MATERIAL PROVIDED.
§ §

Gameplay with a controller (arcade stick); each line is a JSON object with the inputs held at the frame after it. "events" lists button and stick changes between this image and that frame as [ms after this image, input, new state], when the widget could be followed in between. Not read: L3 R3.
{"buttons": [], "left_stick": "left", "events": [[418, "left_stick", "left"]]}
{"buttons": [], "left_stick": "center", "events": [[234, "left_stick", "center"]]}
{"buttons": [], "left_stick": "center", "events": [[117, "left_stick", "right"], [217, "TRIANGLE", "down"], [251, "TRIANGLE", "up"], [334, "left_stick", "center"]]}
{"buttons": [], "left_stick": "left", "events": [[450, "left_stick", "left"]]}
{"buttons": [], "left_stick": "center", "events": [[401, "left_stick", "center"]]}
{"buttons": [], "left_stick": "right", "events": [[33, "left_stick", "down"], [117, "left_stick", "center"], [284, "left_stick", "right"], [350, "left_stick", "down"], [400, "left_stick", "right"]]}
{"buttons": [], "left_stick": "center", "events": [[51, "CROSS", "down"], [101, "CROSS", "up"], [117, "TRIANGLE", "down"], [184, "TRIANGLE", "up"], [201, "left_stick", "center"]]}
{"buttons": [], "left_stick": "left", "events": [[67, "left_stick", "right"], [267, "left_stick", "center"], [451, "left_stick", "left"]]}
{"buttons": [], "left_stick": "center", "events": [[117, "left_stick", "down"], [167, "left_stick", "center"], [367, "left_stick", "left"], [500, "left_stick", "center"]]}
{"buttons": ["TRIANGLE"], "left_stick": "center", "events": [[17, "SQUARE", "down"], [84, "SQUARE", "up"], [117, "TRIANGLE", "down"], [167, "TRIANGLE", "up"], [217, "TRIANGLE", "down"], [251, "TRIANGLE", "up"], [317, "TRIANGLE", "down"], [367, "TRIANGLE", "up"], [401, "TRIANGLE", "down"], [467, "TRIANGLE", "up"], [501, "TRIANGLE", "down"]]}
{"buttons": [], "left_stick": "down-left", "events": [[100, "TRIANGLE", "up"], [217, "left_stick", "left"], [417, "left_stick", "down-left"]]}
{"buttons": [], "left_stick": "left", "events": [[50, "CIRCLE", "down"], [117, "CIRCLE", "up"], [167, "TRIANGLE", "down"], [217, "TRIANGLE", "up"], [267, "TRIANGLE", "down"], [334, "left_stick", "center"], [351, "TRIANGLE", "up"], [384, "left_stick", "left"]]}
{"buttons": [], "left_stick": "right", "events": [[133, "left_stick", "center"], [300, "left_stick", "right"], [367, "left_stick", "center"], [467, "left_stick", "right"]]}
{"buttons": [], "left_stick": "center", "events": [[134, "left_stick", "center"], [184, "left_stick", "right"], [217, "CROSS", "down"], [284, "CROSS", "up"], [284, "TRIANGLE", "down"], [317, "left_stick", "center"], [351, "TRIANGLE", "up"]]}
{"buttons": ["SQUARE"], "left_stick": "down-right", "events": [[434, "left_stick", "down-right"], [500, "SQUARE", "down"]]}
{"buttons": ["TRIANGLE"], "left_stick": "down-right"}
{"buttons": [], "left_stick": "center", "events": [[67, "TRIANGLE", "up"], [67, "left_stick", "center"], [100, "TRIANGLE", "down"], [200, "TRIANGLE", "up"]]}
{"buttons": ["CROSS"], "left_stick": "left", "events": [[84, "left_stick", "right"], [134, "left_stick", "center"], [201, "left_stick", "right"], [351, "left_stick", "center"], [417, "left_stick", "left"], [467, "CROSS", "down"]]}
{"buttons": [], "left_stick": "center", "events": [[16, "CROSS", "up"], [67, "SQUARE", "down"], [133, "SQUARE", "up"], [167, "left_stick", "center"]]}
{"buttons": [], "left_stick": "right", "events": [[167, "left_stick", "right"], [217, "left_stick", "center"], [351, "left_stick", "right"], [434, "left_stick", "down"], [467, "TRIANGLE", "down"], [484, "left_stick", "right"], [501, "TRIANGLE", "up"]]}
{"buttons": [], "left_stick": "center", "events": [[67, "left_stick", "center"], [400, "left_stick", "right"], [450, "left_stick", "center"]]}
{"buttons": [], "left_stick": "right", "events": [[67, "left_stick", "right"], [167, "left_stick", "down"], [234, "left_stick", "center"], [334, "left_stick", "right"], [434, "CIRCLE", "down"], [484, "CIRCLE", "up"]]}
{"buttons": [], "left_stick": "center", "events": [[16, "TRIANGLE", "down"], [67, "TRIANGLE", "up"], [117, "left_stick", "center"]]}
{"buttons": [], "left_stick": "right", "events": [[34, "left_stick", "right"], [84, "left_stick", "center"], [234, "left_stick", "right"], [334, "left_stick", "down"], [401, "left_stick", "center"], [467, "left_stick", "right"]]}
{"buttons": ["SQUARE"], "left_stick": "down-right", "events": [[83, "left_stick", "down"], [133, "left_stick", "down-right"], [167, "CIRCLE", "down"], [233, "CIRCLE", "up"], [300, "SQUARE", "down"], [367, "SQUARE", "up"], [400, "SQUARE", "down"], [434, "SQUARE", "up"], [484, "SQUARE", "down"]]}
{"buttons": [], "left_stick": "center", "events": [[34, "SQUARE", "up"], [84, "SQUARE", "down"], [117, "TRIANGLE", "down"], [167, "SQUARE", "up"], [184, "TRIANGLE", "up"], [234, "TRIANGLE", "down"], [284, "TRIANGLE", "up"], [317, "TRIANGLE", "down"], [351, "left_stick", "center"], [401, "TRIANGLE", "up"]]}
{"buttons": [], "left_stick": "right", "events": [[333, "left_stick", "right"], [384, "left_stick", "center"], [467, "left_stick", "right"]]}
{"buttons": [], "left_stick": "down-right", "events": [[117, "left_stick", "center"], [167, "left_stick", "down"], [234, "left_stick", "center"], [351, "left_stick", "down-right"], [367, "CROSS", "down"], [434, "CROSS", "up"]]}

§ §

REQUIREMENT. From the data above, copy each line that holds "CIRCLE".

FINISHED EXERCISE.
{"buttons": [], "left_stick": "left", "events": [[50, "CIRCLE", "down"], [117, "CIRCLE", "up"], [167, "TRIANGLE", "down"], [217, "TRIANGLE", "up"], [267, "TRIANGLE", "down"], [334, "left_stick", "center"], [351, "TRIANGLE", "up"], [384, "left_stick", "left"]]}
{"buttons": [], "left_stick": "right", "events": [[67, "left_stick", "right"], [167, "left_stick", "down"], [234, "left_stick", "center"], [334, "left_stick", "right"], [434, "CIRCLE", "down"], [484, "CIRCLE", "up"]]}
{"buttons": ["SQUARE"], "left_stick": "down-right", "events": [[83, "left_stick", "down"], [133, "left_stick", "down-right"], [167, "CIRCLE", "down"], [233, "CIRCLE", "up"], [300, "SQUARE", "down"], [367, "SQUARE", "up"], [400, "SQUARE", "down"], [434, "SQUARE", "up"], [484, "SQUARE", "down"]]}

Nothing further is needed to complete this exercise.